## Given task 1
Rewrite the entries, from their first line up to and including the line containing "elevation (m): 910", as a numbered list with blank lines omitted, and leave the pictures out of the answer.
○ ○ ○ ○ ○ ○ ○
United States District Court, Third Circuit

August 15, 2013



Baylson, J.

I. Introduction

On June 12, 2012, Plaintiff James Sherman (“Plaintiff”), a former salesman for Defendant Composition Systems, Inc. (“Defendant”), filed a Complaint against Defendant in the Court of Common Pleas of Montgomery County, Pennsylvania alleging breach of contract and violation of the Pennsylvania Wage Payment and Collection Law (“WCPL”), 43 Pa. Stat. Ann. §§ 260.1, et seq., arising out of his termination from Defendant’s employ and Defendant’s refusal to pay him certain sales commissions. The case was removed to this Court on July 19, 2012, and Defendant subsequently filed an Amended Answer (ECF 17) asserting counterclaims for unjust enrichment and breach of duty of loyalty, alleging that Plaintiff failed to pay certain health benefit premiums, and that he performed work for one of Defendant’s competitors while still employed by Defendant.
○ ○ ○ ○ ○ ○ ○
## Given task 2
According to the court opinion excerpt, on what date was the case removed to this Court?
○ ○ ○ ○ ○ ○ ○
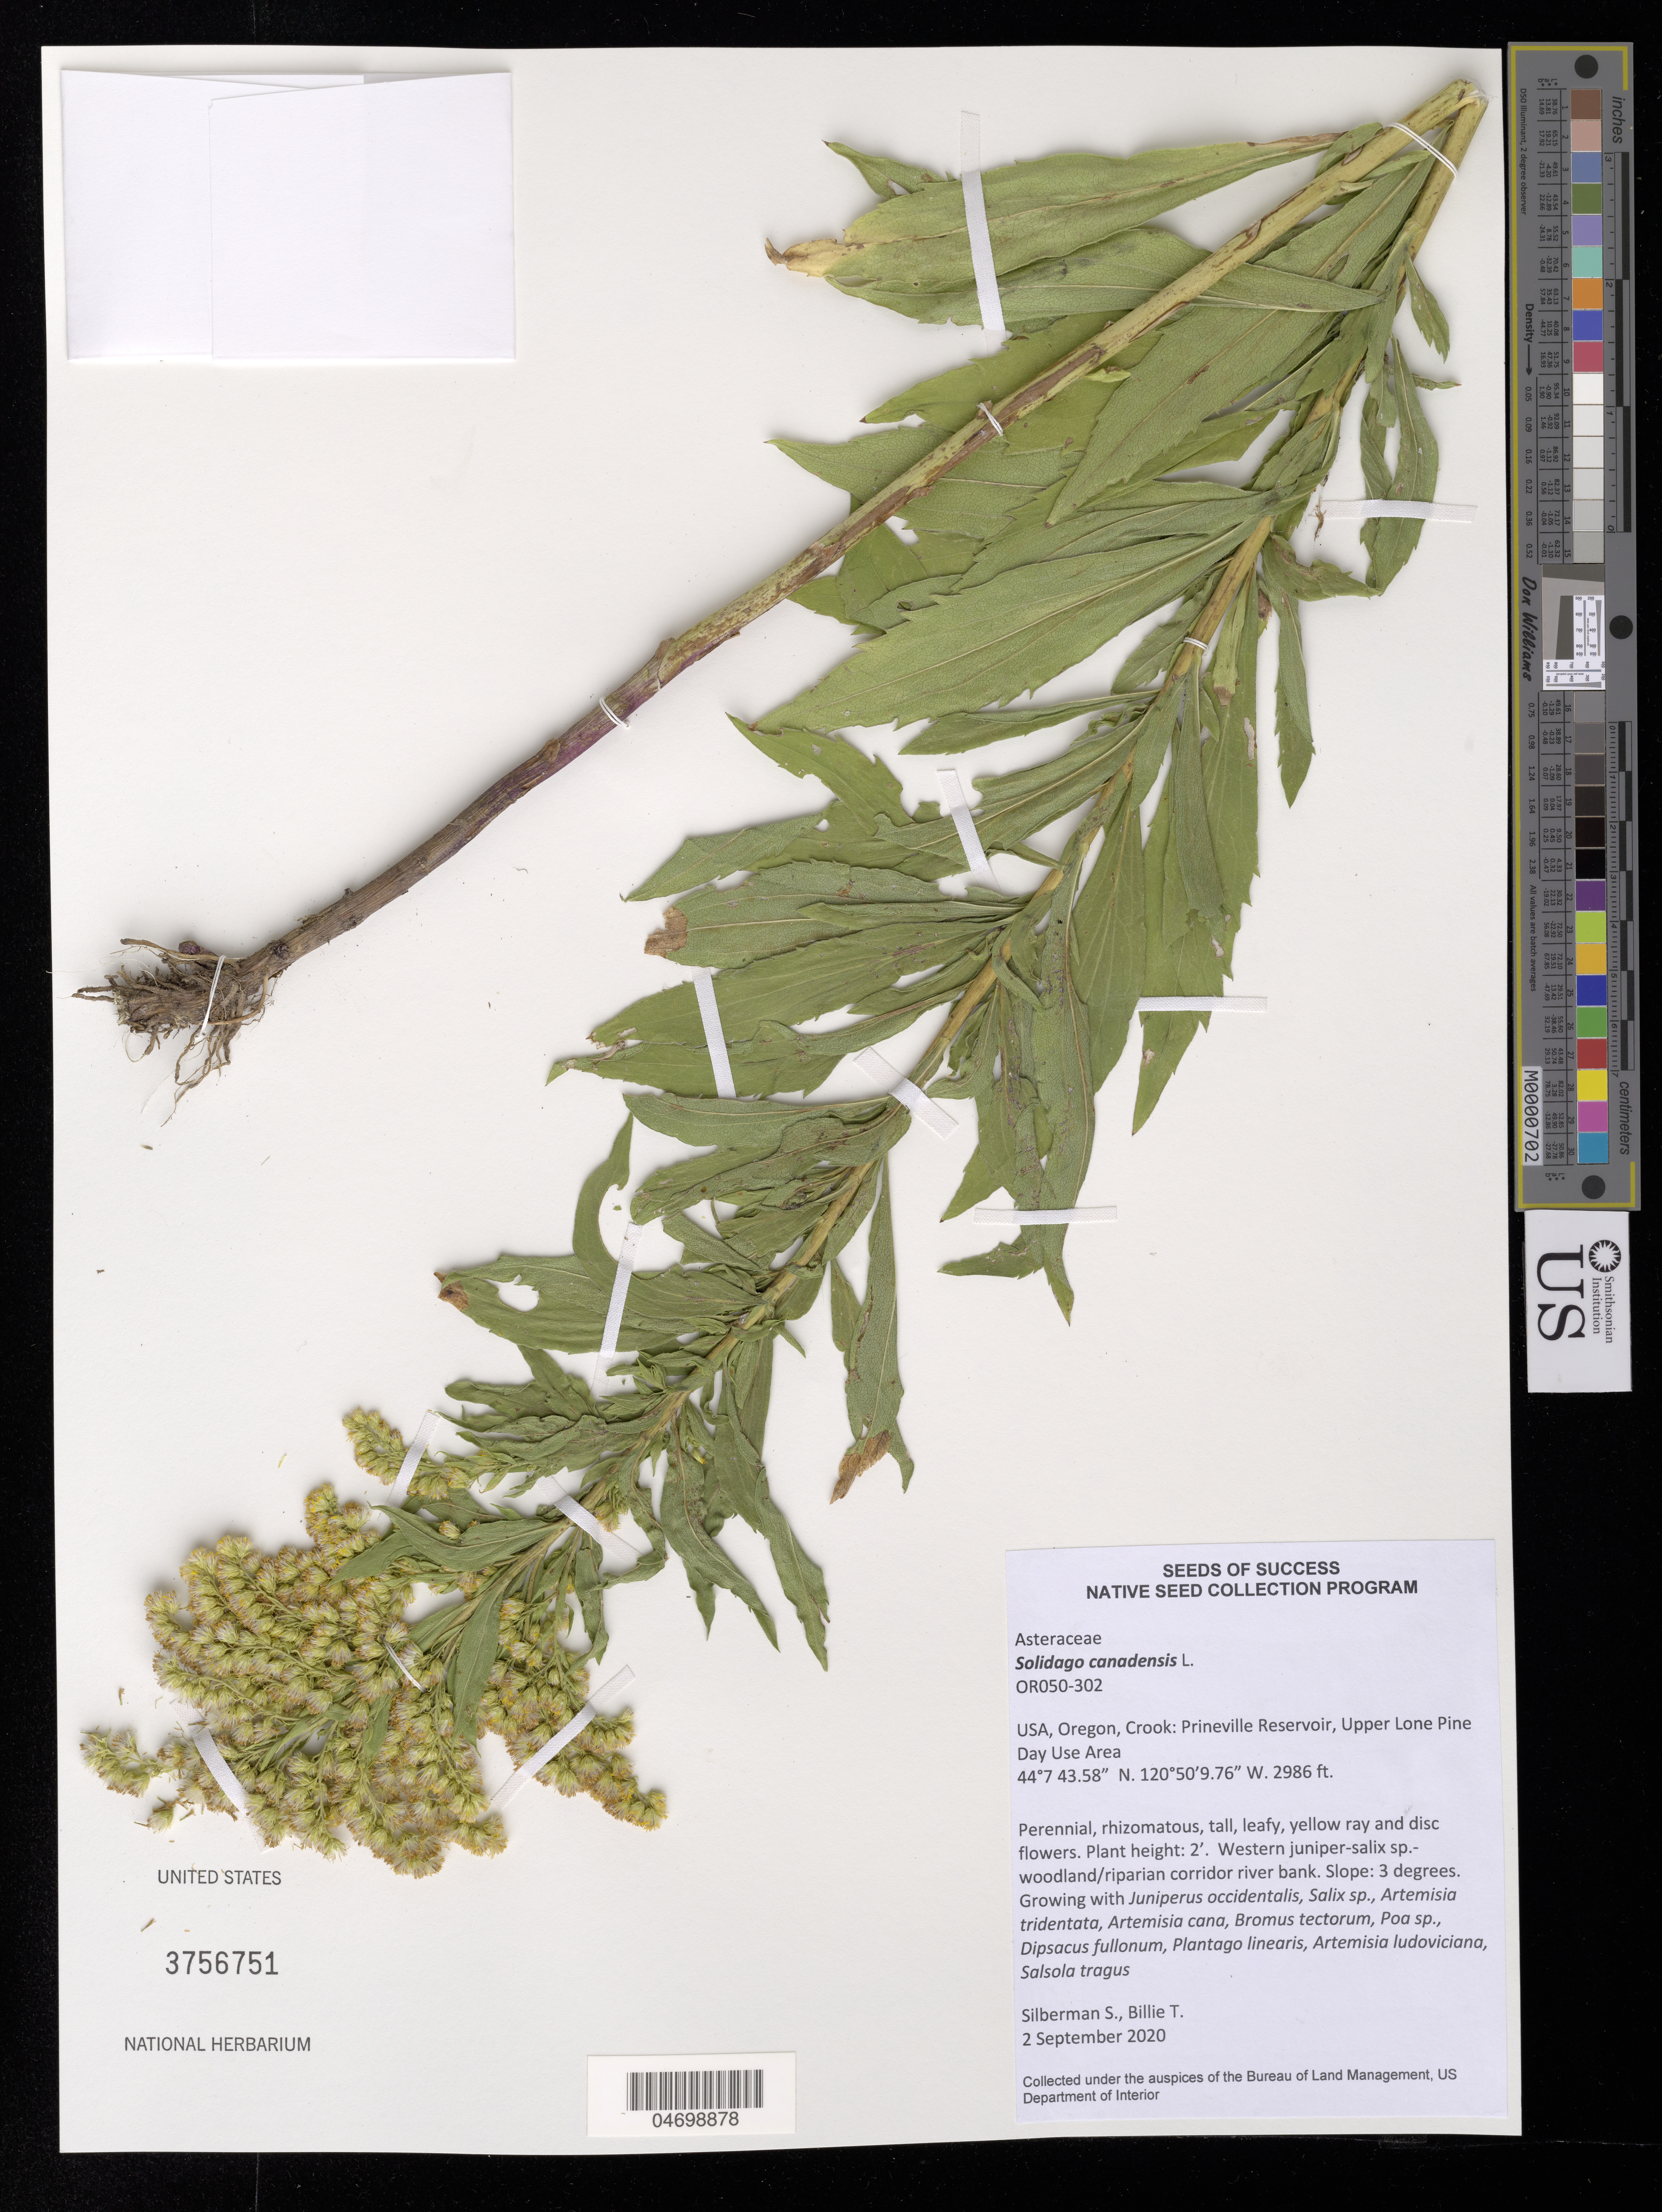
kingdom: Plantae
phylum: Tracheophyta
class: Magnoliopsida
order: Asterales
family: Asteraceae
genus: Solidago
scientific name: Solidago canadensis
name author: L.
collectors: S. Silberman & T. Billie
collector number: OR050-302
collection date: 2020-09-02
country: United States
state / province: Oregon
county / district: Crook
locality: Prineville Reservoir, Upper Lone Pine Day Use Area.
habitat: Western juniper-salix sp.-woodland/riparian corridor river bank. With Salix sp., Bromus tectorum, Poa sp., etc.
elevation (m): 910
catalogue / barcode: US 3756751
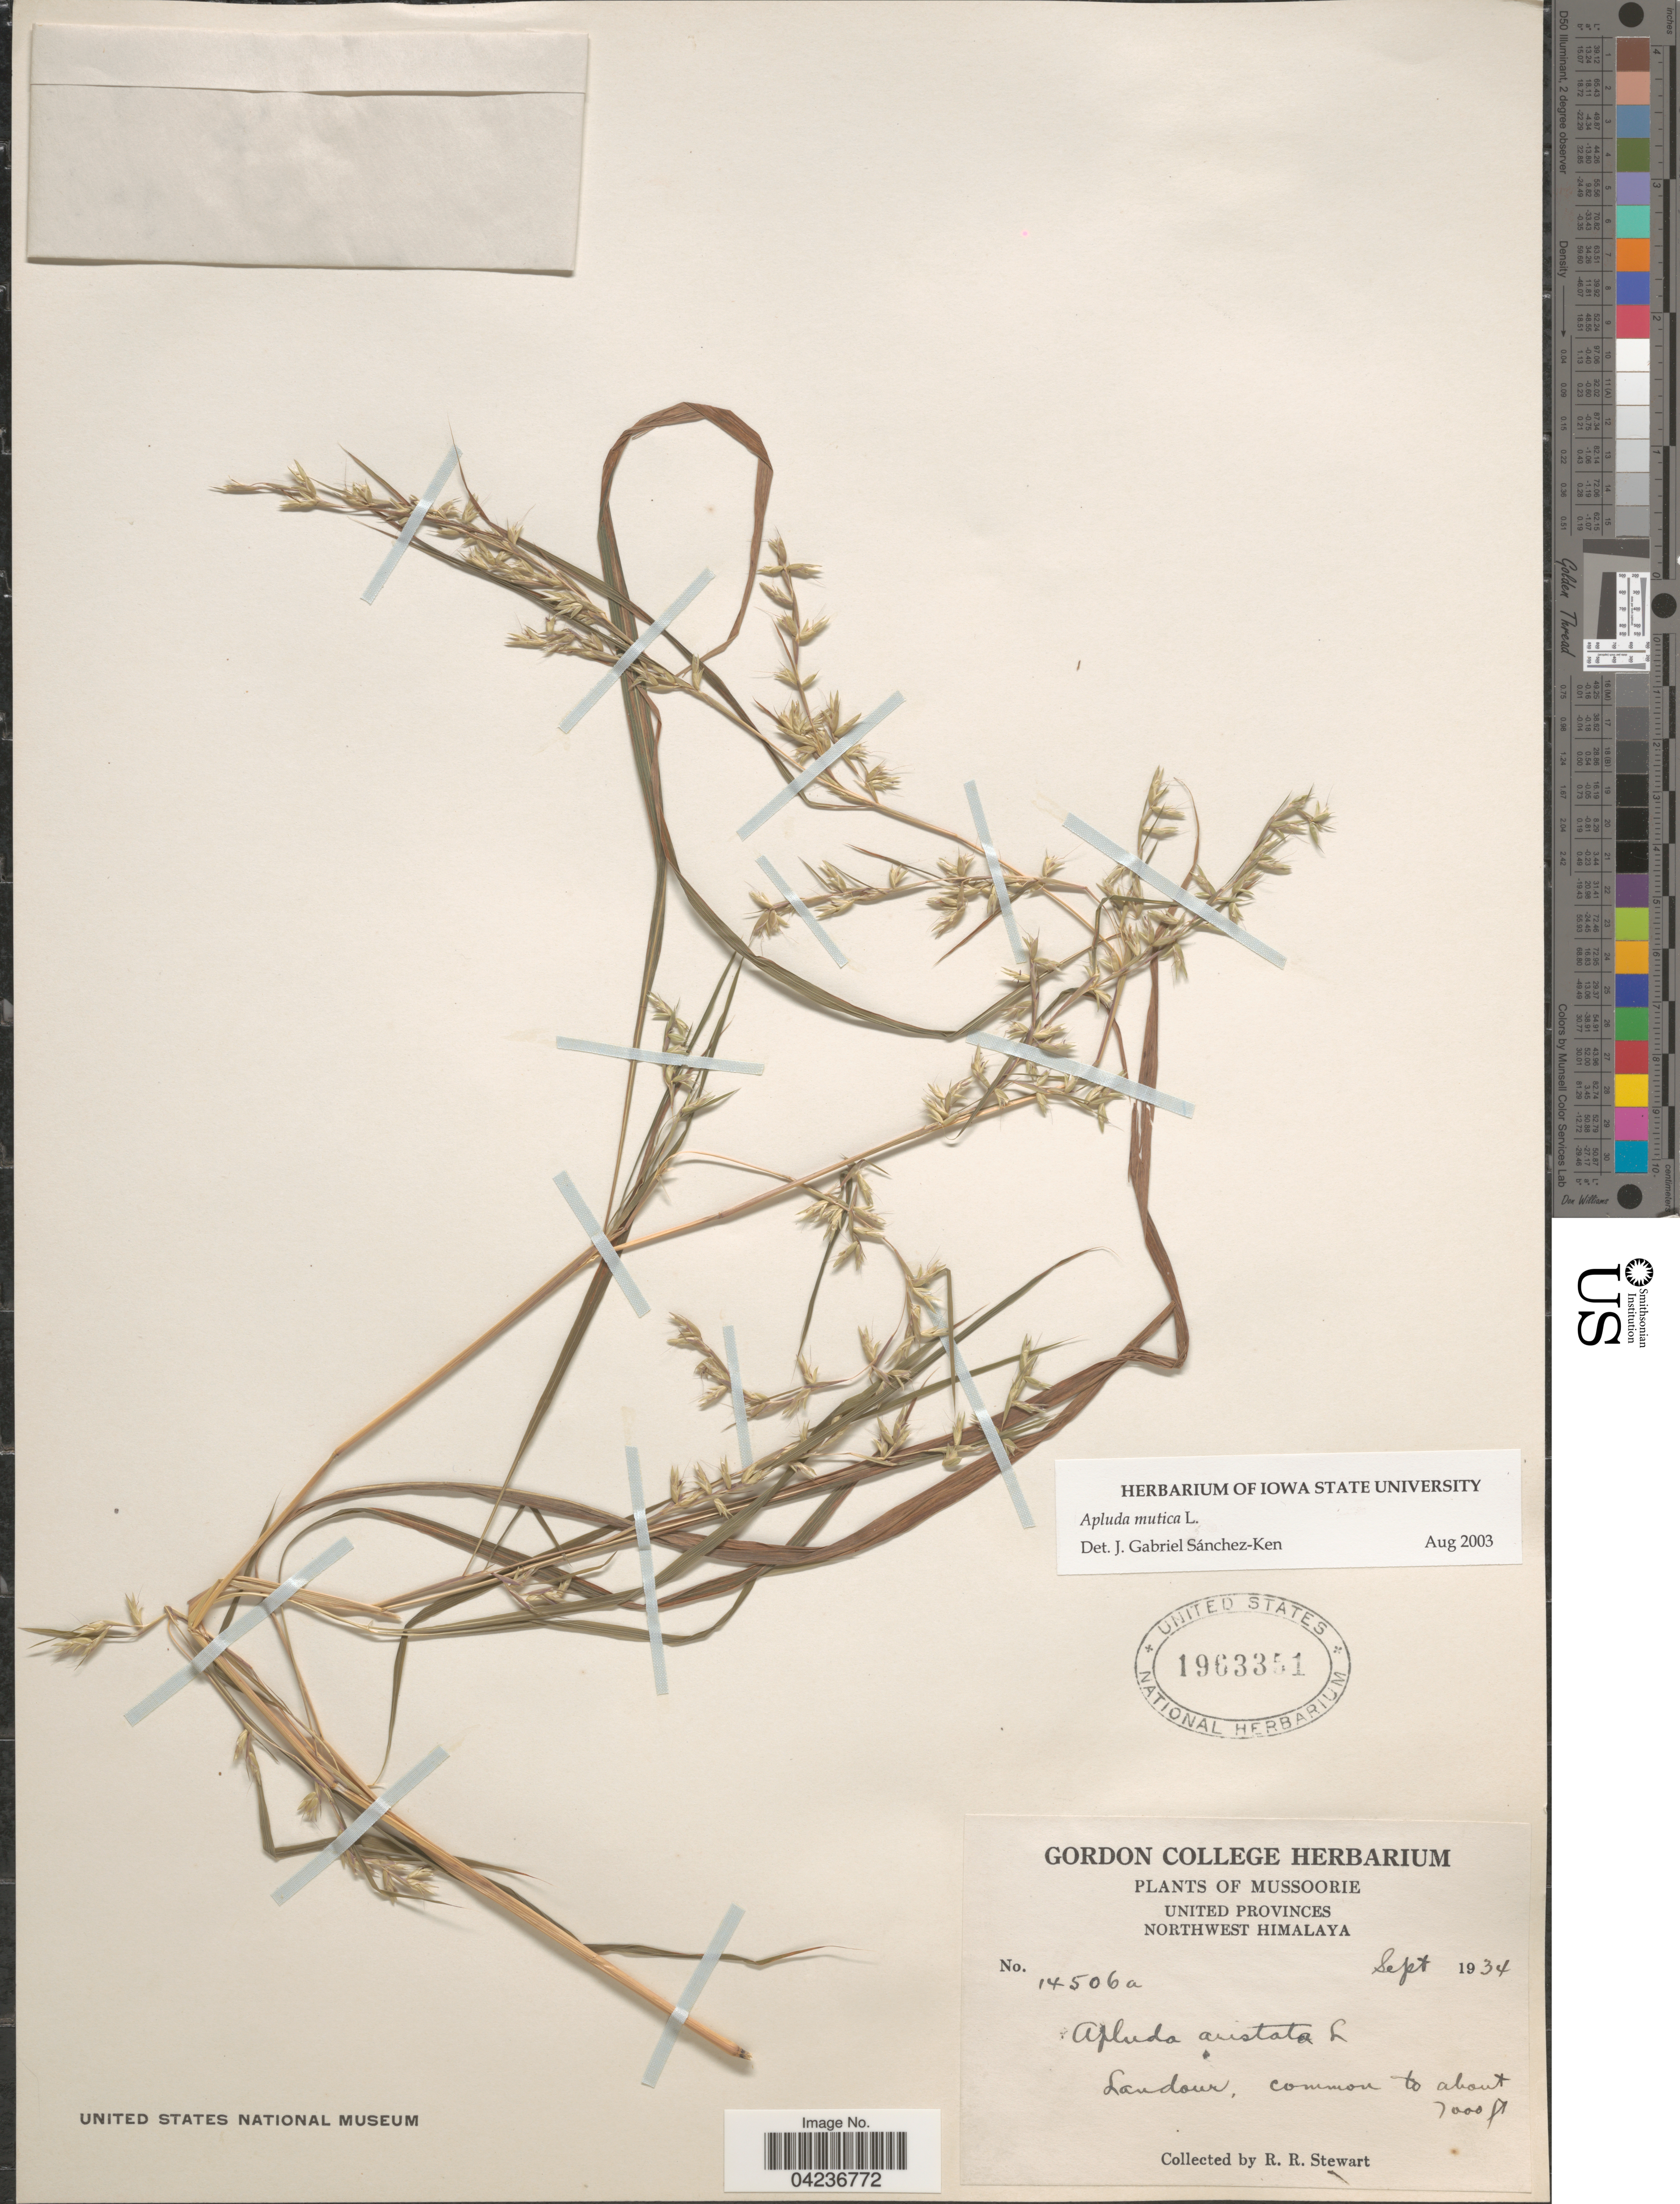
○ ○ ○ ○ ○ ○ ○
## Exercise solution 1
1. kingdom: Plantae
2. phylum: Tracheophyta
3. class: Magnoliopsida
4. order: Asterales
5. family: Asteraceae
6. genus: Solidago
7. scientific name: Solidago canadensis
8. name author: L.
9. collectors: S. Silberman & T. Billie
10. collector number: OR050-302
11. collection date: 2020-09-02
12. country: United States
13. state / province: Oregon
14. county / district: Crook
15. locality: Prineville Reservoir, Upper Lone Pine Day Use Area.
16. habitat: Western juniper-salix sp.-woodland/riparian corridor river bank. With Salix sp., Bromus tectorum, Poa sp., etc.
17. elevation (m): 910

## Exercise solution 2
July 19, 2012